Ndodana-Breen rose with the audience to applaud her performance and then beamed as it in turn applauded him.
The concert had been sold out for weeks and included many longtime classical music fans.
However, there were also many people attending their first concert.
Under apartheid, classical music was seen by many as an elitist white interest. But a consortium of nine Minnesota companies have coordinated outreach programs to draw in new audiences for the South African tour. Medtronic, which is part of the group, went one step further and arranged for tickets and transportation to the concert for residents of less-affluent communities.
That effort paid off at the first concert.

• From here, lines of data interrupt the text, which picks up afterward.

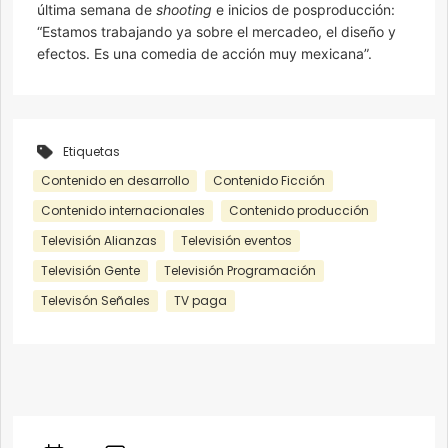
última semana de
shooting
e inicios de posproducción:
“Estamos trabajando ya sobre el mercadeo, el diseño y
efectos. Es una comedia de acción muy mexicana”.
Etiquetas
Contenido en desarrollo
Contenido Ficción
Contenido internacionales
Contenido producción
Televisión Alianzas
Televisión eventos
Televisión Gente
Televisión Programación
Televisón Señales
TV paga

"Thank you, Minnesota!" said audience member Jesse Theanus, of his first classical music experience.
Tilda Smith, who had come with a friend and three children, described the concert as a beautiful experience.
"I see colors. I see nature!" she said. "You can almost see movies, or the sea and nature, and everything floating in front of you. It's beautiful, really beautiful."
The crowd roared in appreciation when, after a thunderous drum opening, the musicians set down their instruments and sang the African anthem "Shosholoza."
After the show, the musicians were almost giddy, riding the wave of audience excitement.
"Concerts like that remind us why we do this," said clarinetist Tim Zavadil.
The Minnesota Orchestra now moves on to Durban for a concert Sunday. After that there will be shows in Pretoria, Soweto, and Johannesburg.